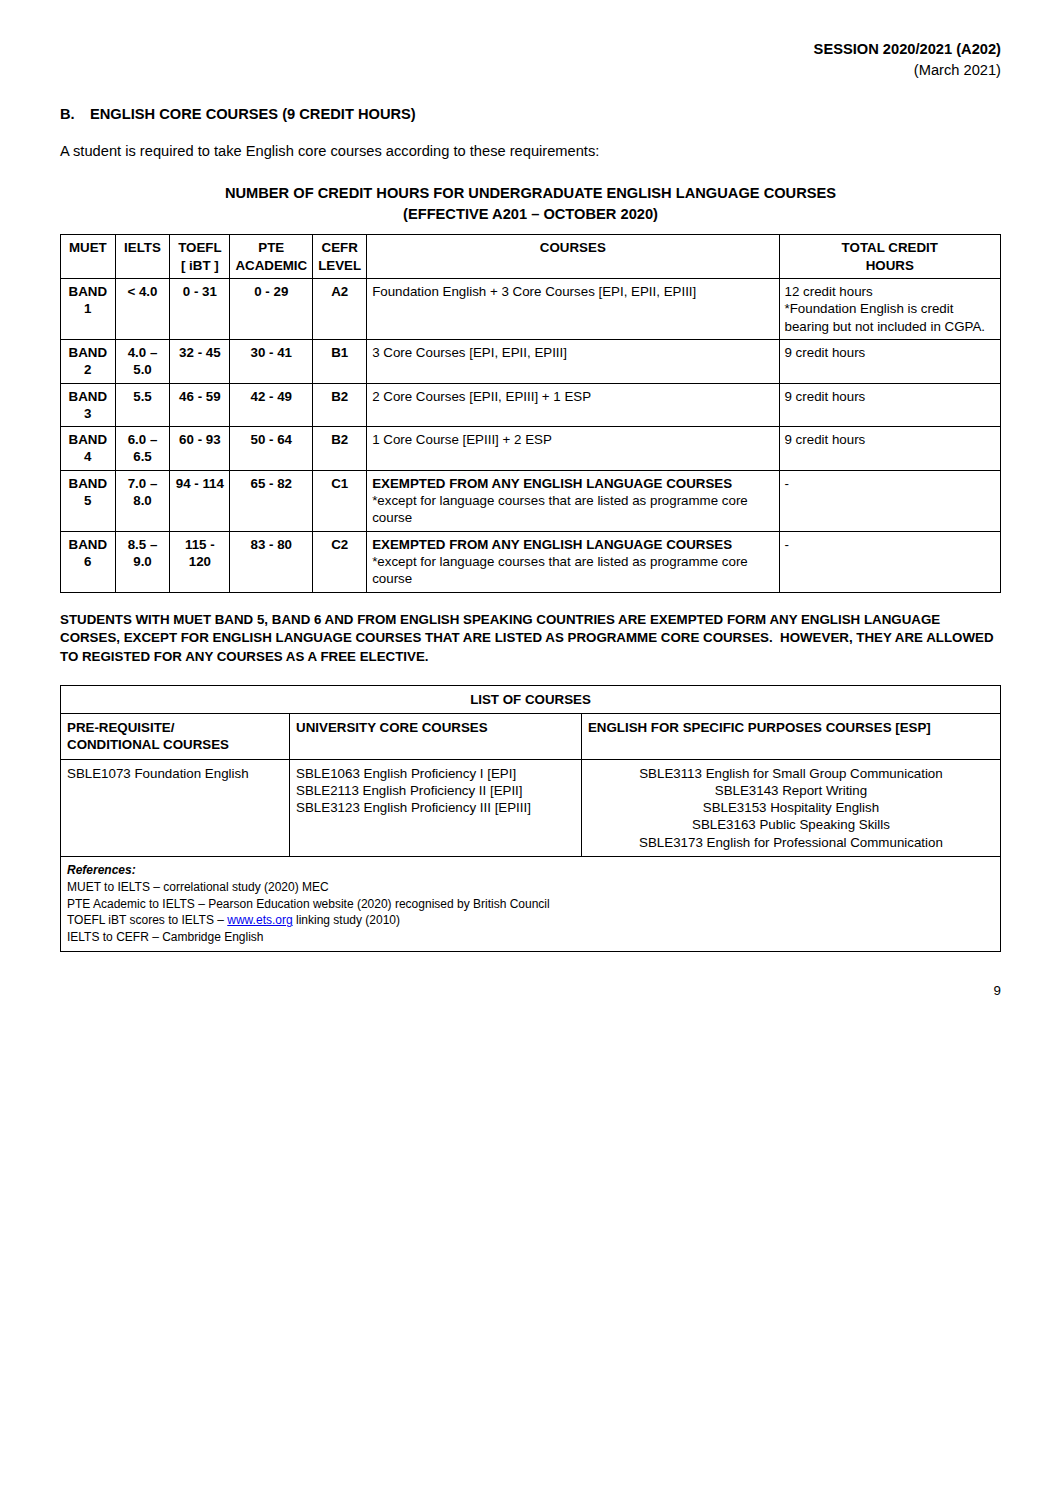SESSION 2020/2021 (A202)
(March 2021)
B. ENGLISH CORE COURSES (9 CREDIT HOURS)
A student is required to take English core courses according to these requirements:
NUMBER OF CREDIT HOURS FOR UNDERGRADUATE ENGLISH LANGUAGE COURSES
(EFFECTIVE A201 – OCTOBER 2020)
| MUET | IELTS | TOEFL [ iBT ] | PTE ACADEMIC | CEFR LEVEL | COURSES | TOTAL CREDIT HOURS |
| --- | --- | --- | --- | --- | --- | --- |
| BAND 1 | < 4.0 | 0 - 31 | 0 - 29 | A2 | Foundation English + 3 Core Courses [EPI, EPII, EPIII] | 12 credit hours *Foundation English is credit bearing but not included in CGPA. |
| BAND 2 | 4.0 – 5.0 | 32 - 45 | 30 - 41 | B1 | 3 Core Courses [EPI, EPII, EPIII] | 9 credit hours |
| BAND 3 | 5.5 | 46 - 59 | 42 - 49 | B2 | 2 Core Courses [EPII, EPIII] + 1 ESP | 9 credit hours |
| BAND 4 | 6.0 – 6.5 | 60 - 93 | 50 - 64 | B2 | 1 Core Course [EPIII] + 2 ESP | 9 credit hours |
| BAND 5 | 7.0 – 8.0 | 94 - 114 | 65 - 82 | C1 | EXEMPTED FROM ANY ENGLISH LANGUAGE COURSES *except for language courses that are listed as programme core course | - |
| BAND 6 | 8.5 – 9.0 | 115 - 120 | 83 - 80 | C2 | EXEMPTED FROM ANY ENGLISH LANGUAGE COURSES *except for language courses that are listed as programme core course | - |
STUDENTS WITH MUET BAND 5, BAND 6 AND FROM ENGLISH SPEAKING COUNTRIES ARE EXEMPTED FORM ANY ENGLISH LANGUAGE CORSES, EXCEPT FOR ENGLISH LANGUAGE COURSES THAT ARE LISTED AS PROGRAMME CORE COURSES. HOWEVER, THEY ARE ALLOWED TO REGISTED FOR ANY COURSES AS A FREE ELECTIVE.
| LIST OF COURSES |
| --- |
| PRE-REQUISITE/ CONDITIONAL COURSES | UNIVERSITY CORE COURSES | ENGLISH FOR SPECIFIC PURPOSES COURSES [ESP] |
| SBLE1073 Foundation English | SBLE1063 English Proficiency I [EPI] SBLE2113 English Proficiency II [EPII] SBLE3123 English Proficiency III [EPIII] | SBLE3113 English for Small Group Communication SBLE3143 Report Writing SBLE3153 Hospitality English SBLE3163 Public Speaking Skills SBLE3173 English for Professional Communication |
| References: MUET to IELTS – correlational study (2020) MEC PTE Academic to IELTS – Pearson Education website (2020) recognised by British Council TOEFL iBT scores to IELTS – www.ets.org linking study (2010) IELTS to CEFR – Cambridge English |
9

========

◆ **Work instructions**: What you should repeat exactly is the run of lines from the top of the listing above through the line with "included in CGPA. |", without pictures.

◆ **Task result**:
SESSION 2020/2021 (A202)
(March 2021)
B. ENGLISH CORE COURSES (9 CREDIT HOURS)
A student is required to take English core courses according to these requirements:
NUMBER OF CREDIT HOURS FOR UNDERGRADUATE ENGLISH LANGUAGE COURSES
(EFFECTIVE A201 – OCTOBER 2020)
| MUET | IELTS | TOEFL [ iBT ] | PTE ACADEMIC | CEFR LEVEL | COURSES | TOTAL CREDIT HOURS |
| --- | --- | --- | --- | --- | --- | --- |
| BAND 1 | < 4.0 | 0 - 31 | 0 - 29 | A2 | Foundation English + 3 Core Courses [EPI, EPII, EPIII] | 12 credit hours *Foundation English is credit bearing but not included in CGPA. |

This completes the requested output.